- Born: Jane Clark
- Occupation: Business owner
- Known for: Temperance and abolitionist activism

= Jane Putnam =

Jane Clark Putnam was a prominent abolitionist in Boston. She came from a family considered to be part of the educated Black elite of the northern states. She was the wife of George Putnam and the mother of the noted educator Georgiana Frances Putnam.

Putnam was also a founder of an 1830s temperance society in Boston and was an officer of the Garrison Society.

== Biography ==
Jane Putnam was born Jane Clark and was part of a noted family in Massachusetts. She was the daughter of Peter Clark and Mitty Rhodes and was a descendant of Anthony and Jennie Clark, settlers of Hubbardston in 1768. She was married to George Putnam on July 3, 1825. The couple first settled in Salem where they raised their seven young children, Joseph, Georgiana, Helen, Jane, Adelaide, George, and Wendell Phillips. Putnam was a business owner in the city, successfully running a hair salon, which she operated with her brother Anthony Clark.
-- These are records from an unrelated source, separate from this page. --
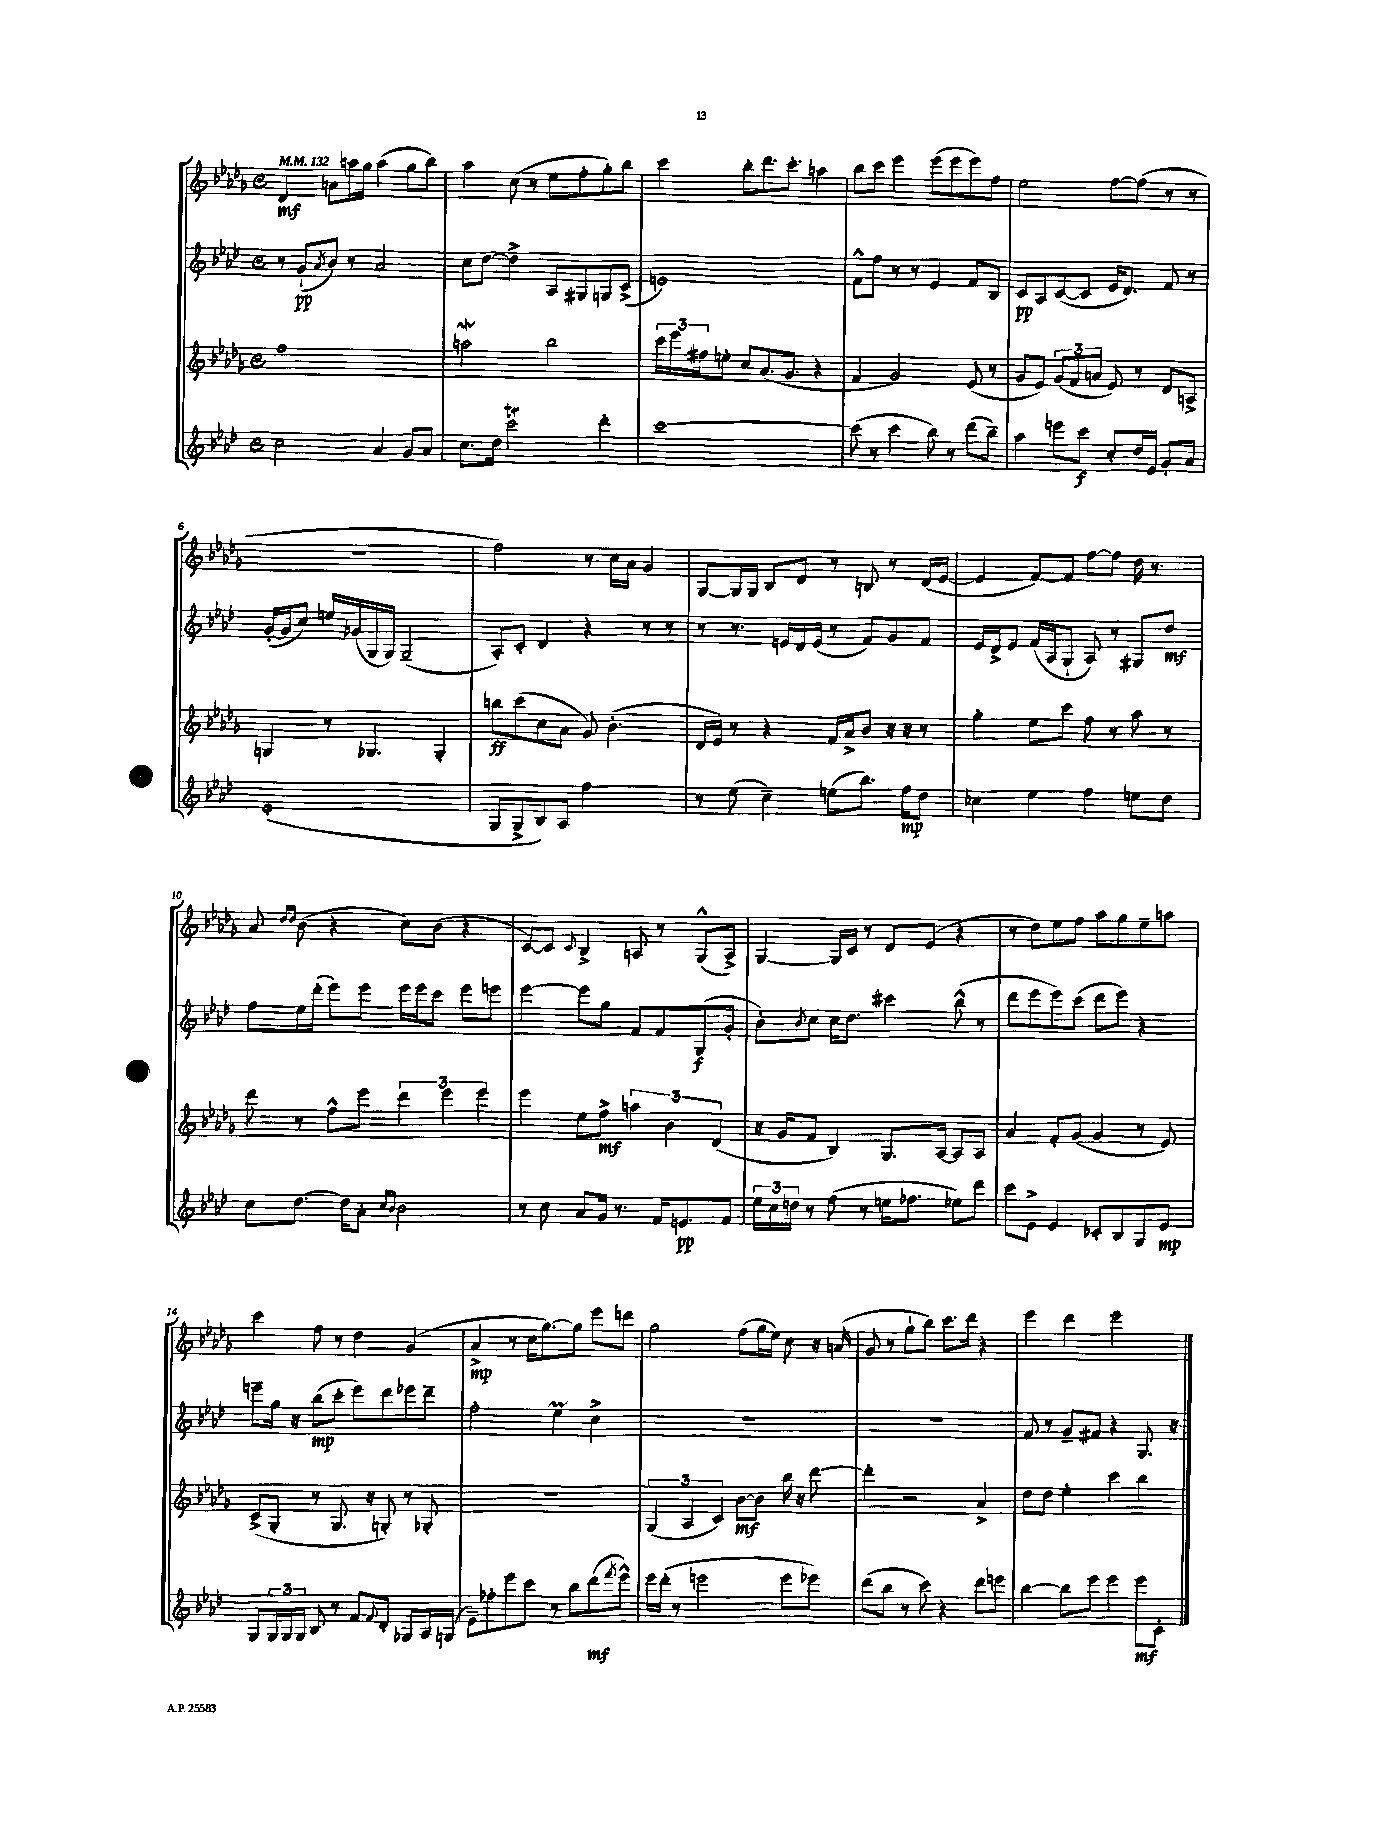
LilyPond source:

<<
\new StaffGroup <<
\new Staff = "s0" {
    \clef treble \key des \major \defaultTimeSignature \time 4/4 \tempo 4 = 132
    des'4\mf a'8 a''16 ges''16 a''4( ges''8 bes''8) |
    aes''4 c''8( r8 ees''8 f''8-. ges''8-.) bes''8 |
    c'''4 bes''8-. des'''8. c'''8.-. a''4 |
    bes''8 c'''8 ees'''4 ees'''8( ees'''8 ees'''8) f''8 |
    ees''2 f''8~ f''8( r8 r8 |
    r1 |
    f''2) r8 c''16 aes'16 ges'4 |
    ges8~ ges16 ges16 bes8 des'8 r8 b8 r8 des'16( ees'16~ |
    ees'4 f'8~) f'8 f''8~ f''8 des''16 r8. |
    aes'8 \grace { des''16 des''16 } bes'8( r4 c''8) bes'8( r4 |
    c'8~) c'8 \appoggiatura { c'8 } bes4-> a8 r8 ges8-^( a8->) |
    ges4~ ges16 c'16 r8 des'8 ees'8( r4 |
    r8 des''8) ees''8 f''8 aes''8 ges''8 ees''8-- a''8 |
    c'''4 f''8 r8 des''4 ges'4( |
    aes'4->\mp r8 c''16 ges''8.~) ges''8 ees'''8 d'''8 |
    ges''2 f''8( ges''16 ees''16) c''8 r16 a'16( |
    ges'8 r8 ges''8-! bes''8) c'''8. des'''16 r4 |
    ees'''4 des'''4 ees'''2 \bar "|." |
}
\new Staff = "s1" {
    \clef treble \key aes \major \defaultTimeSignature \time 4/4
    r8 g'8-!\pp( \acciaccatura { aes'8 } bes'8) r8 aes'2 |
    c''8 des''8~ des''4-> aes8 gis8 g8 c'8->( |
    e'1) |
    f'8-^ f''8 r8 r8 ees'4 f'8 bes8 |
    c'8\pp aes8 c'8~( c'8 ees'16 des'8.) f'8 r8 |
    g'16~-.( g'16 c''8) e''16 ges'16( g16 g16) g2--( |
    aes8-.) c'8-. des'4 r4 r8 r8 |
    r8 r8. e'16 des'16 e'16( r8 f'8) g'8 f'8 |
    ees'16 des'16-> ees'8 f'16( aes16 g8-! aes8) r8 gis8 des''8\mf |
    f''8 ees''16 des'''16-.( ees'''8) ees'''8 ees'''16 ees'''16 c'''8 ees'''8 e'''8 |
    ees'''4~ ees'''8 g''8 f'8 f'8 g8\f( g'8-. |
    bes'8-.) \acciaccatura { bes'8 } c''8 c''16 des''8. cis'''4 bes''8-^( r8 |
    des'''8 ees'''8 ees'''8) c'''8( des'''8 ees'''8) r4 |
    e'''8-- g''16 r16 bes''8\mp( c'''8-. e'''8) des'''8 ees'''8 des'''8-- |
    f''2-. ees''4\prall c''4-> |
    R1 |
    R1 |
    f'8 r8 g'8-- fis'8 r4 g8. r16 \bar "|." |
}
\new Staff = "s2" {
    \clef treble \key des \major \defaultTimeSignature \time 4/4
    f''1 |
    a''2\mordent bes''2 |
    \tuplet 3/2 { c'''16 ees'''16 fis''16 } e''8-. c''8 aes'8.( ges'8. r4 |
    f'4 ges'2) ees'8( r8 |
    ges'8 ees'8) \tuplet 3/2 { ges'8( f'8 a'8 } ees'8) r8 des'8 a8-> |
    g4 r8 ges4. ges4-. |
    b''8\ff c'''8( c''8 aes'8 ges'8) bes'4.-.( |
    des'16 ees'16) r8 r4 f'16 aes'16-> bes'8 r16 r16 r8 |
    ges''4-. ees''8 c'''8 f''8 r8 aes''8 r8 |
    des'''8 r8 f''8-^ ees'''8 \tuplet 3/2 { des'''4 ees'''4 ees'''4 } |
    ees'''4 ees''8 f''8->\mf \tuplet 3/2 { a''4 bes'4 des'4( } |
    r16 ges'16 f'8 bes4) ges8. aes16~ aes8 aes8 |
    aes'4 f'8-. ges'8( ges'4 r8 ees'8) |
    c'8->( ges8-. r8 ges8. r16 g8-.) r8 ges8-. |
    r1 |
    \tuplet 3/2 { ges4( aes4 c'4) } bes'8~\mf bes'8 bes''16 r16 des'''8~ |
    des'''4-. r2 aes'4-> |
    des''8 des''8 ees''4-. c'''4 bes''4 \bar "|." |
}
\new Staff = "s3" {
    \clef treble \key aes \major \defaultTimeSignature \time 4/4
    c''2 aes'4 g'8 aes'8 |
    c''8. des''16 c'''2\trill des'''4-. |
    c'''1~ |
    c'''8( r8 c'''4 bes''8) r8 des'''8( bes''8--) |
    aes''4 e'''8 c'''8\f c''8-. des''16 ees'16 g'8-. aes'8 |
    ees'1-.( |
    g8 g8-> bes8) aes8 f''2 |
    r8 ees''8( c''4--) e''8( bes''8.) f''16\mp des''8 |
    ces''4 ees''4 f''4 e''8 des''8 |
    c''8 des''8.~ des''16 aes'8-. \grace { c''16 bes'16 } bes'2 |
    r8 c''8 aes'8 g'16 r8. f'16 e'8.\pp f'8 |
    \tuplet 3/2 { ees''16 c''16 d''16 } r8 f''8( r8 e''16 fes''8. ees''8) des'''8 |
    c'''8 ees'8-> ees'4 ces'8-. bes8 g8 ees'8\mp |
    g8 \tuplet 3/2 { g16 g16 g16 } bes8 r8 f'8 \appoggiatura { f'8 } des'8-. ges8 aes16 g16( |
    ees'8--) fes''8-. ees'''8 c'''8 r8 bes''8 des'''8\mf( \acciaccatura { f'''8 } ees'''8-^) |
    ees'''16 des'''16-.( r8 e'''2 e'''8 ees'''8) |
    des'''8( bes''8 r8 c'''8) r4 des'''8 e'''8 |
    bes''4~ bes''8 ees'''8 ees'''4 ees'''8\mf c'8-. \bar "|." |
}
>>
>>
Putnam's husband, George, was a leader of the temperance and abolitionist activity in antebellum America. He was one of the first to call for an organization of blacks, one that addressed Black African grievances. Jane Putnam was elected president of this organization's auxiliary group that was formed for women. These social groups were established as a reaction to the growing segregationist impulses in Boston. The Putnam family experienced such discrimination. An account cited how they were refused admission to a museum on account of their skin color. Putnam was also active in petitions to state legislature calling for the integration of schools.

As a prominent activist advancing temperance in Boston, she worked with Susan Paul and Nancy Prince. She co-founded the city's black women's temperance society, a social movement against the consumption of alcoholic beverages, with Lavinia Ames Hilton in 1833 as well as the Garrison Juvenile Society four years later. The Garrison Society was involved in historical education and social services, in addition to abolitionist rallies. In 1833, the Putnam's home hosted the awarding of William Lloyd Garrison in recognition of his antislavery initiatives.